◆ DIRECTIONS FOR THIS TASK: Pick up the blog post below about finding a good Dom and keep writing it from its last sentence on.
____ PAGE TEXT
Thursday, October 7, 2010

Dom Shopping

I thought I'd use these next few posts to address some questions that keep popping up over and over. For this installment, let's start with the most important issue for submissive women eager to explore their inner sluts: how to find a good Dom.

Red Flags

Whether you're browsing Craigslist, surfing Fetlife, or just checking out a local BDSM munch or play party, one of the first things you'll notice is the ratio: for every cute girl in her 20s or 30s, there are about ten horny dudes who cover the entire spectrum of age, experience, body type, and overall quality. Regardless of your personal preferences, here are some warning signs that every would-be sub should be on the lookout for:

Expecting or demanding submission: Submission is NOT an obligation you automatically sign up for by posting a profile and listing yourself as a submissive. Submission is something you feel, that feeling depends on attraction, respect, and trust, and those all have to be earned.

Cock pics: You'll see plenty of these, I promise. From my fairly extensive experience in the BDSM community, I can tell you for a fact that anyone who sends you one in an email is guaranteed to be a complete tool with poor taste and even poorer judgment. Are those the qualities you want in someone who's going to take total control over your body?
________
____ GIVEN INFORMATION
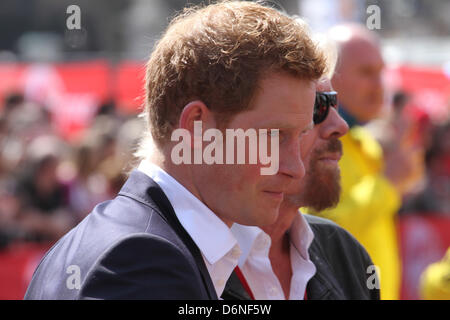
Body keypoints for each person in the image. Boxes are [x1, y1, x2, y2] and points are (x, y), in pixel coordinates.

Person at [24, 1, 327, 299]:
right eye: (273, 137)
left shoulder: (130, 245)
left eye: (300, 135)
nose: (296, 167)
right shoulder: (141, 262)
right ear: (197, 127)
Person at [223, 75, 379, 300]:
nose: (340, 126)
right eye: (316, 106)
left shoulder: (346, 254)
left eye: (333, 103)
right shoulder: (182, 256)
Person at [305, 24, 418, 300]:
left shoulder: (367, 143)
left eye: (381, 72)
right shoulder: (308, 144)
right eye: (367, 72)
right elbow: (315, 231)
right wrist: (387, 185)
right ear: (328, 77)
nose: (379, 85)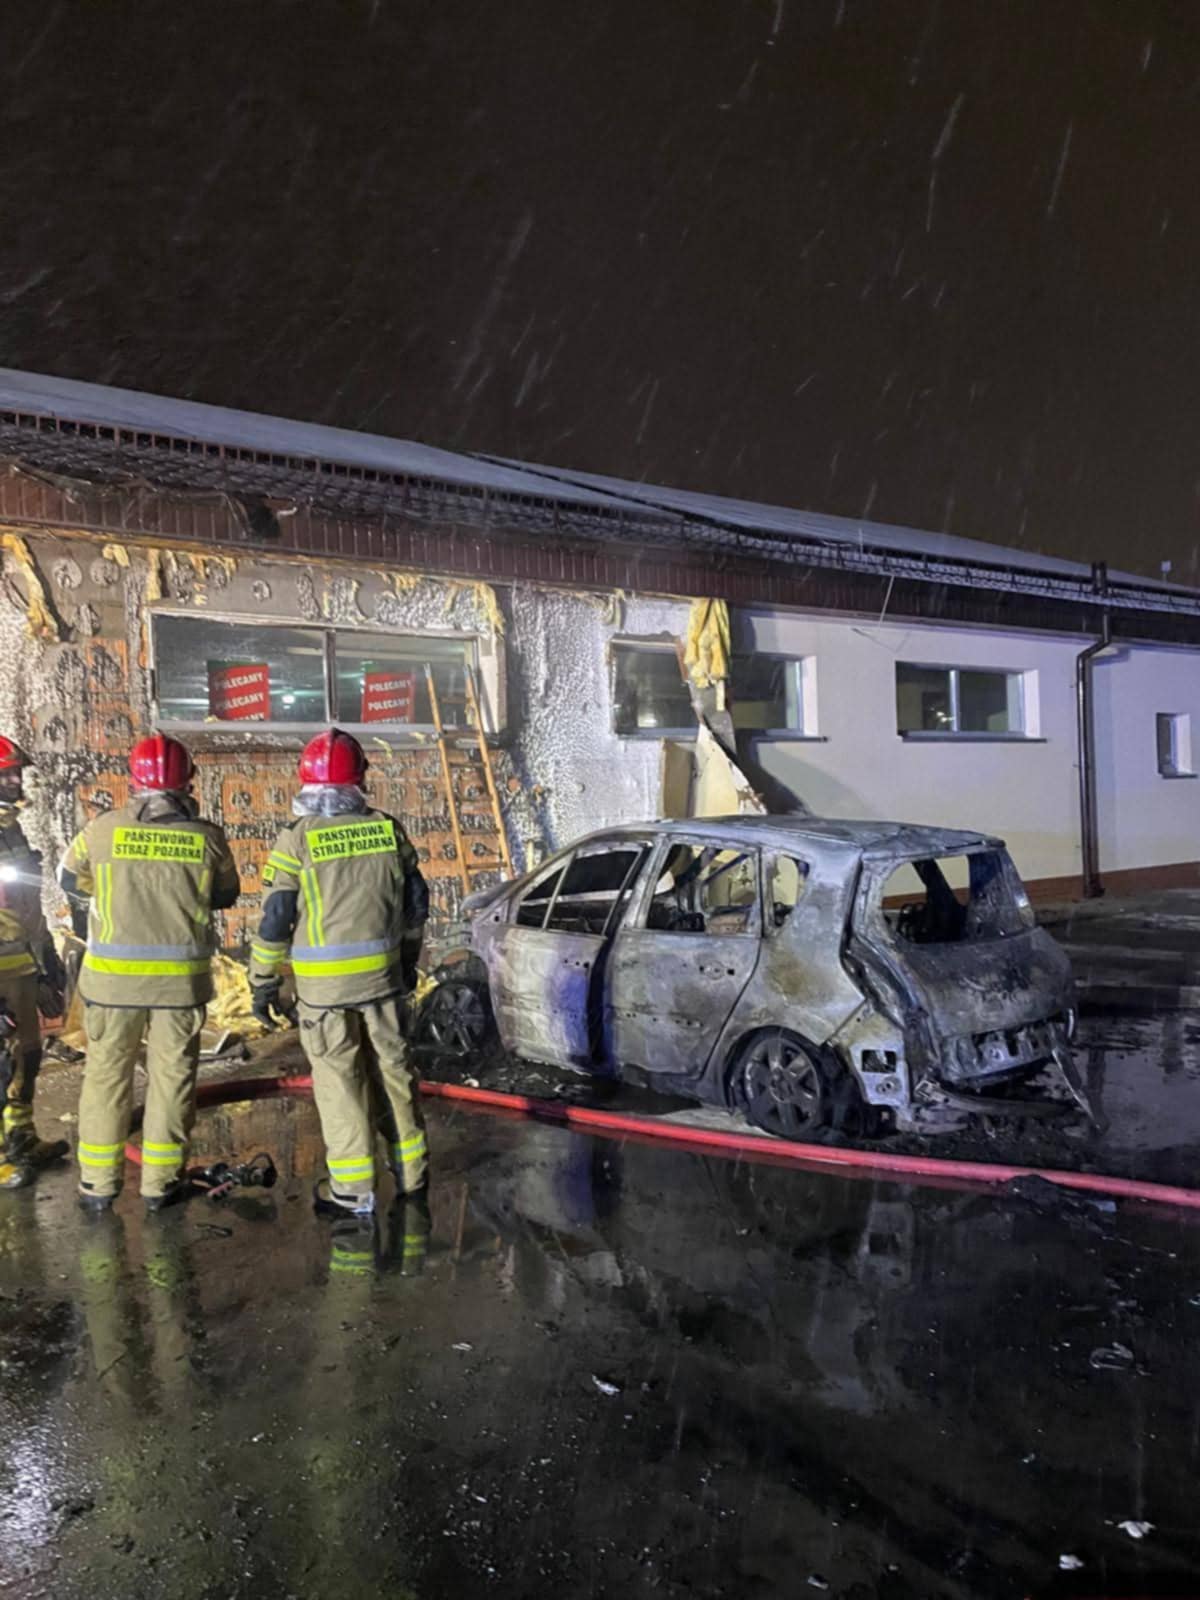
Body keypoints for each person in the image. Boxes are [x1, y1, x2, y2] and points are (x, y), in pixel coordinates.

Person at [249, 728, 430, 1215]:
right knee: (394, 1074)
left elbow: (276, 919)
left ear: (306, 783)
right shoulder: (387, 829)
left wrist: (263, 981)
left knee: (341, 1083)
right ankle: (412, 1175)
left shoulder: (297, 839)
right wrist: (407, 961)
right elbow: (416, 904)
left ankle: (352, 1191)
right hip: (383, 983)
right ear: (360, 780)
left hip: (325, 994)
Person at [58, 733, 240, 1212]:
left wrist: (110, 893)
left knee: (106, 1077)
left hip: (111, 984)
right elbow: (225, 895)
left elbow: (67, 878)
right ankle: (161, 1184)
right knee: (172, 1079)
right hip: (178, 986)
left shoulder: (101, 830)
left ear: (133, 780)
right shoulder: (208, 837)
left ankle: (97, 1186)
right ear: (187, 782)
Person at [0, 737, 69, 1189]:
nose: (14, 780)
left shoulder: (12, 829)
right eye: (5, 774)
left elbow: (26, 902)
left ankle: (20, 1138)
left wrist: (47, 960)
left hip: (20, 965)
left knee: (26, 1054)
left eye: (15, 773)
________
◆ TASK OUTPUT:
Pushiness: Also known as 'desperation.' It's one thing for a guy to show interest in a confident and respectful way. But when he nags you relentlessly or acts bitchy when you don't instantly respond to his emails, it means he probably has nothing better to do with his time, and he probably has no other girls who want to chat with him, meet for drinks, and play. And what do we think of guys who no other girl wants to talk to? Exactly: probably not someone you want to talk to either.

Full of shit: Believe it or not, there are a lot of self-described 'Doms' out there who have never done this before. Some are just pretending to be experienced because, well, you have to start somewhere. Others are just horny dudes who want to get laid, and they assume kinky girls are easier than the vanilla type. Naturally, if you just want some horny douche to stick his dick in you, you can go to any bar in Hollywood and find a dozen drunk and unemployed actors who'll be happy to oblige. And sure, it's no fun being stuck in that 'need experience to get experience' catch-22, but even something as simple as tying your wrists can cause a serious injury if the guy doesn't know what he's doing. These people probably do need a girl who doesn't mind being the guinea pig who gets her kidneys flogged and her nerves compressed, but do you want that to be your first BDSM experience? If your answer is 'fuck no,' as it should be, then be on the lookout for guys who can't tell you specifically what they like, who sound like they're trying too hard to sound dominant, who don't make an effort to learn about your interests and experiences, and who generally sound like they're faking it.

Be a Smart Shopper

Now that you have an idea of when to use that 'block' button in your email or Fetlife profile, let's get into some tips on how you can screen out the 25% or so who make it through your initial dipshit filter.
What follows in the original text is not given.